• **Dataset excerpts**
● ● ● ● ●

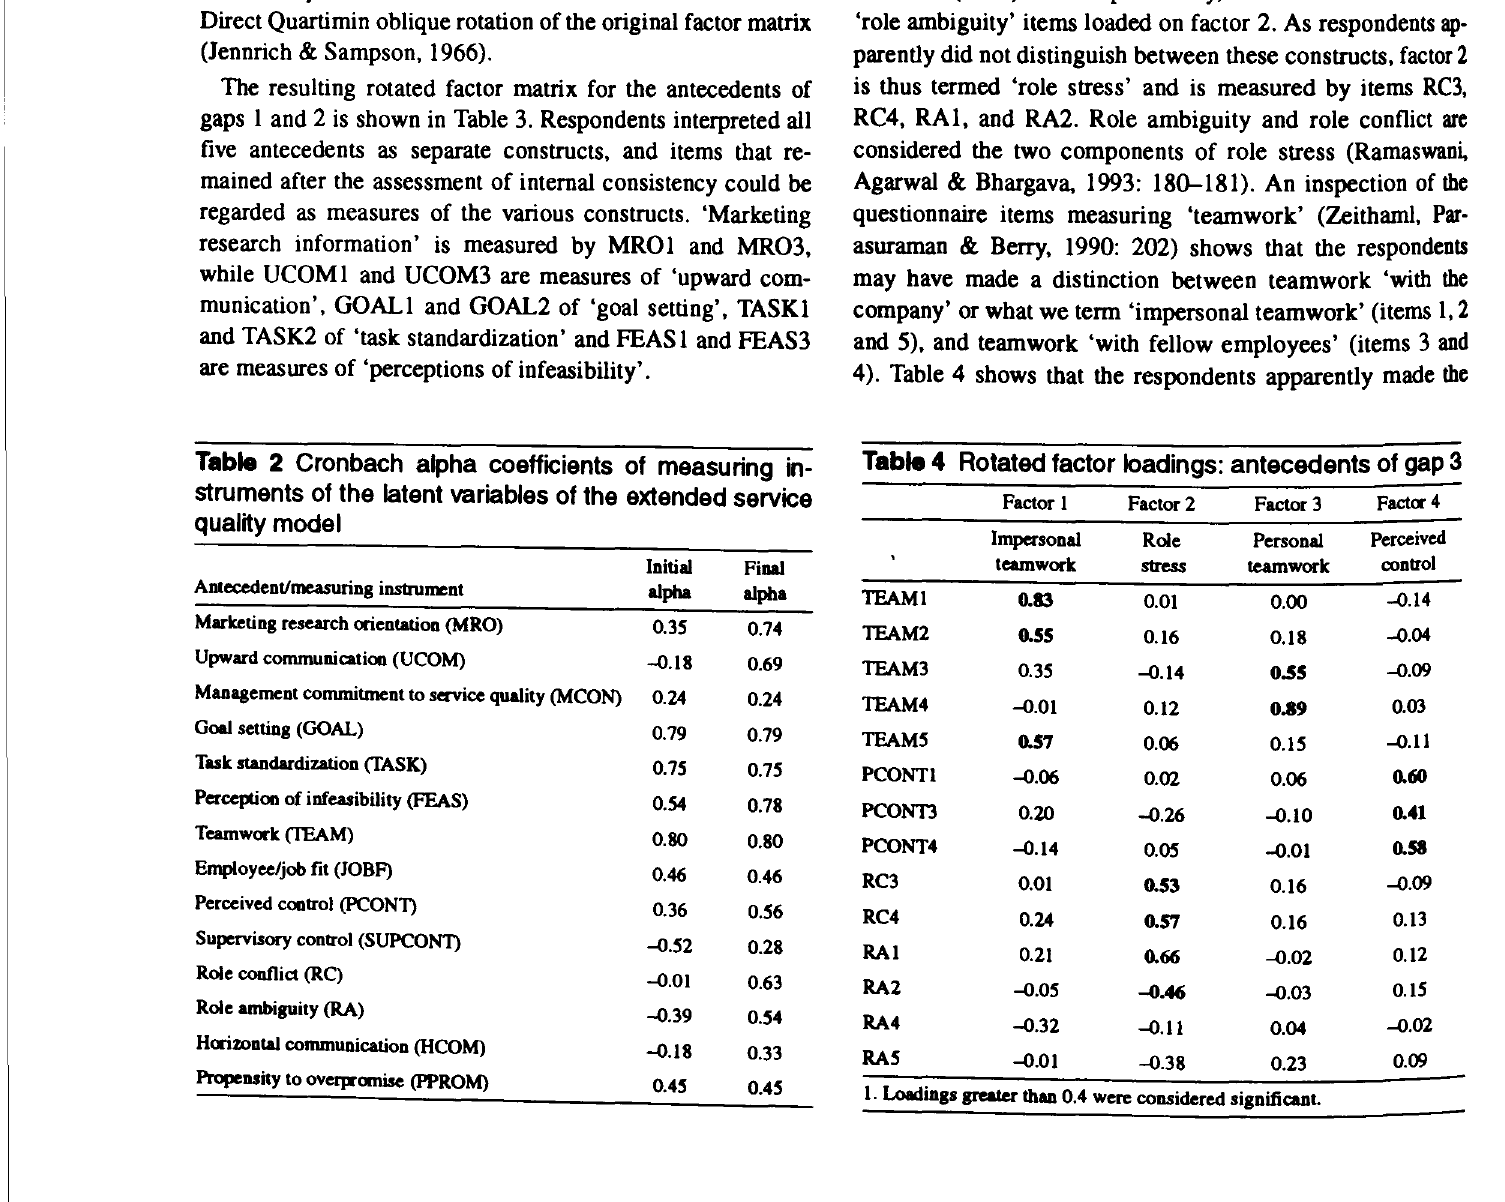
Table 4 Rotated factor loadings: antecedents of gap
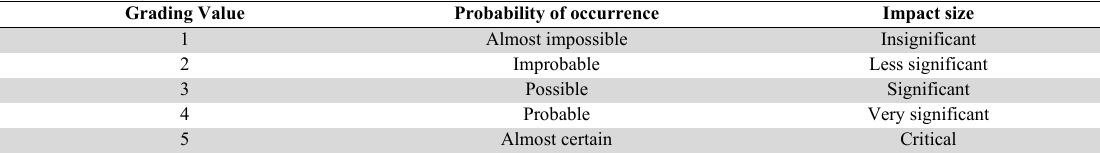
Risk Grading scale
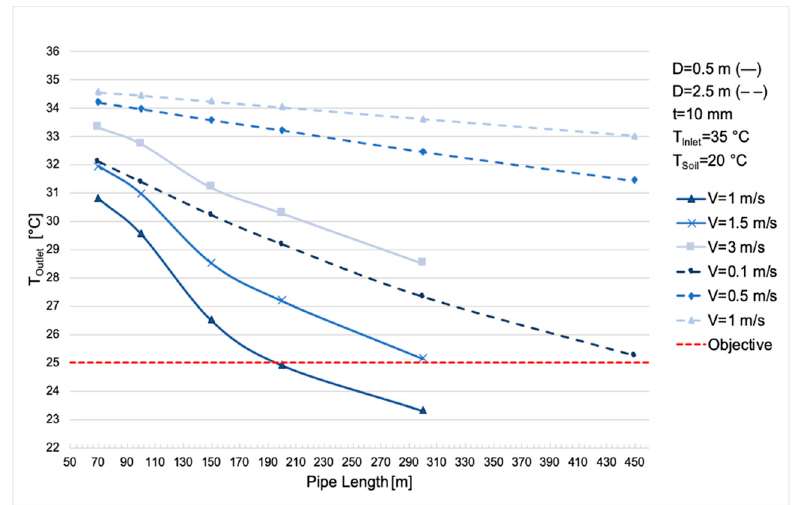
Figure 5. Variation of the outlet air temperature with pipe length and air velocity for D P = 0.5 m and D P = 2.5 m.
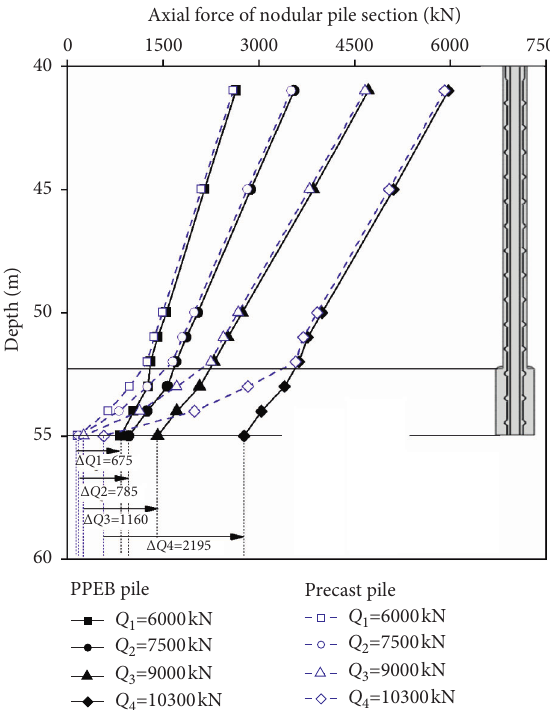
Figure 7: Axial force distribution of the nodular pile section.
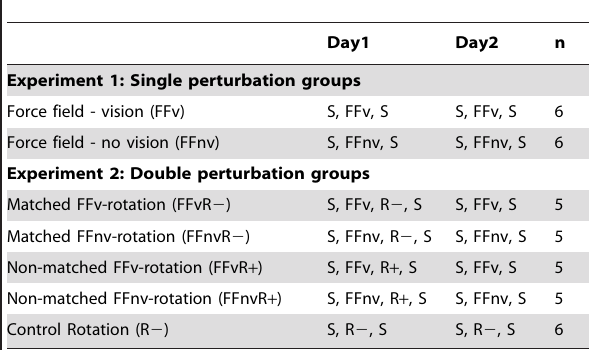
Table 1. Experimental groups and block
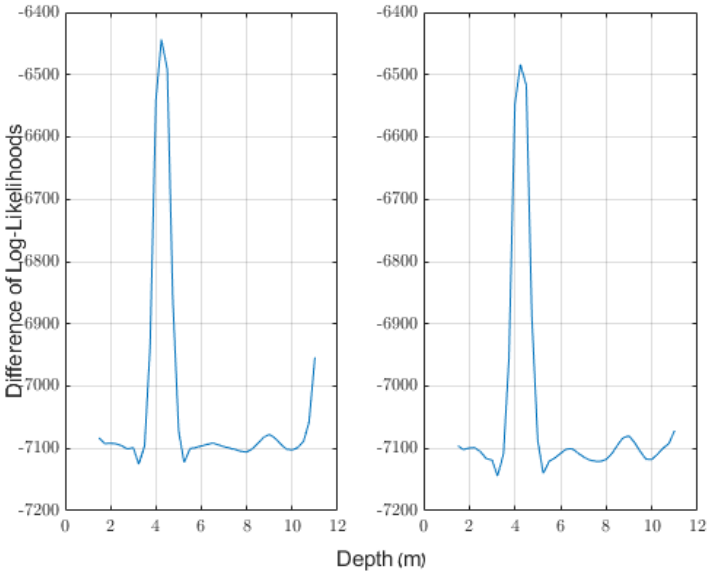
Figure 15. The results of our applying our method to the simulations shown in Figure 14. In both cases we examined the frequency range of 16–80 MHz, used a window size of four depths (one meter), and used a guard distance of two depths (0.5 m). The cavity was assumed to have a width of one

● ● ● ● ●

• **Requirement**
When copying the material, leave every image behind and keep each line verbatim.

• **Worked solution**
Table 4 Rotated factor loadings: antecedents of gap
Risk Grading scale
Figure 5. Variation of the outlet air temperature with pipe length and air velocity for D P = 0.5 m and D P = 2.5 m.
Figure 7: Axial force distribution of the nodular pile section.
Table 1. Experimental groups and block
Figure 15. The results of our applying our method to the simulations shown in Figure 14. In both cases we examined the frequency range of 16–80 MHz, used a window size of four depths (one meter), and used a guard distance of two depths (0.5 m). The cavity was assumed to have a width of one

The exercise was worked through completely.